I like Elizabeth George's WRITE AWAY, too, and John Dufresne's THE TRUTH THAT TELLS A LIE is good for any genre.

Sofia Sandoval said...

Thanks for the great book recommendations.
I have and need to read Bryd By Byrd

Marcia Talley said...

My top three are already listed: King, On Writing; Goldberg, Writing Down the Bones; and Lamott, Bird by Bird. I also recommend to aspiring writers that they read The Career Novelist by Donald Maass.

Anita D. McClellan said...

I love these!

Truitt, Anne Daybook

Atchity, Kenneth John A writer’s time

Sher, Gail One continuous mistake

Hinchman, Hannah A life in hand

Atwood, Margaret Negotiating with the Dead

Provost, Gary Make Your Words Work

Sexton, Adam Master Class in Fiction Writing: Techniques fromAusten, Hemingway, and Other Greats

Steinbeck, John Working Days [Grapes of Wrath] and Journal of a Novel [East of Eden]

[Woolf, Va's] Writer's Diary (ed by Leonard W.)

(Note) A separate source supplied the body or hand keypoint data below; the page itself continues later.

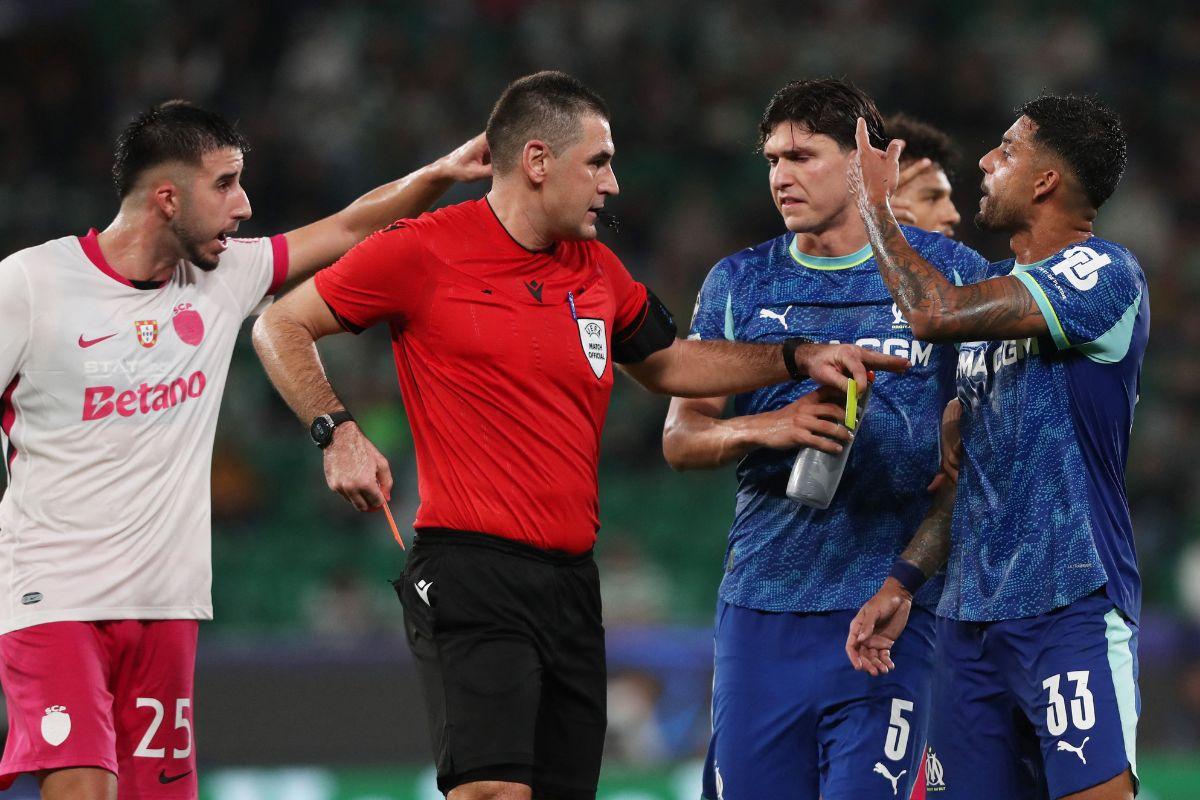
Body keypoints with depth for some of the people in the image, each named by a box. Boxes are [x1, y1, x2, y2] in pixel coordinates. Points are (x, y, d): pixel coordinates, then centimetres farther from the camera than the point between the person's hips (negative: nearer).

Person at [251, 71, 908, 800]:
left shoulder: (598, 271, 14)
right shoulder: (424, 253, -5)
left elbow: (664, 362, 30)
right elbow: (281, 328, 3)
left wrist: (796, 359, 20)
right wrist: (337, 432, -11)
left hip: (572, 576, 7)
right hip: (469, 569, -7)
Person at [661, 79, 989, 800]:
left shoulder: (950, 271, 4)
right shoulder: (739, 282, 11)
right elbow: (680, 437, 9)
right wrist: (765, 428, -13)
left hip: (889, 608, -2)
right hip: (761, 600, 3)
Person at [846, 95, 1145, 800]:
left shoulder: (1103, 275, -10)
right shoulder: (999, 299, 19)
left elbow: (936, 314, -21)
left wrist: (875, 203, -6)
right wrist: (902, 583, 16)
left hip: (1071, 609, -8)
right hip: (972, 614, 8)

Butler, Robert Olen From Where You Dream

Cole, Joni Toxic Feedback

Bayles, David, and Ted Orland Art and Fear

McCormack, Thomas The Fiction Editor, the Novel, and the Novelist

O'Connor, Flannery Mystery and Manners

Yakim, Moni, Muriel Broadman, and Stella Adler Creating a Character

Weber, Bruce: “Tullio Pinelli, Screenwriter for Fellini, Dies at100,” New York Times, March 11, 2009 [On how writers shape their fantasies into art]

Yagoda, Ben The Sound on the Page

Murdock, Maureen The Heroine's Journey

Field, Joanna A life of one’s own

de Botton, Alain How Proust Can Change Your Life

Field, Syd Screenplay

Fiske, Robert Hartwell and Laura Cherry (Eds) Poem, Revised: 54 Poems, Revisions, Discussions [Growing a first draft into the polished draft]

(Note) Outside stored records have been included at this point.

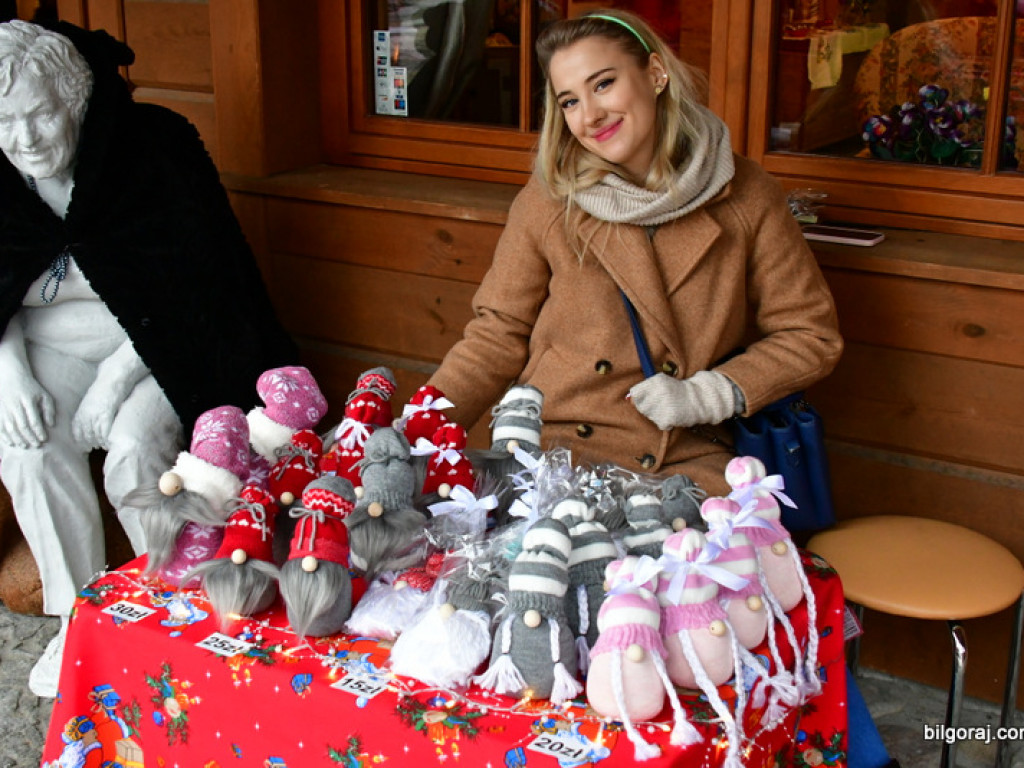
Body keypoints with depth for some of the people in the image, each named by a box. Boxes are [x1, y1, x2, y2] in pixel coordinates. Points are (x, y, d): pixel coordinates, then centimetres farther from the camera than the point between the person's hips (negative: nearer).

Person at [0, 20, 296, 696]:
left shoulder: (155, 146, -15)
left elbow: (195, 280, -16)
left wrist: (119, 375, -22)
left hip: (156, 342, -3)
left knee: (134, 446, -28)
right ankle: (76, 616, -7)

Metzger, Deena Writing for your life

Meredith Cole said...

For a beginning mystery writer, I always recommend Gillian Roberts' "You Can Write a Mystery." It's short and simple, but incredibly helpful. Also, for screenwriting or novel writing Linda Seger's "Creating Unforgettable Characters."

Rochelle Staab said...

Stephen King's book is classic because it's so entertaining. But the writing book most useful to me is Elizabeth George's Write Away. Her character profile exercises are the most helpful tool I use when I write. Love the book, always go back to it.

Katharine A. Russell said...

My favorite is Writing Fiction, A Guide to Narrative Craft by Burroway and Stuckey-French. Invaluable. My copy is the seventh edition.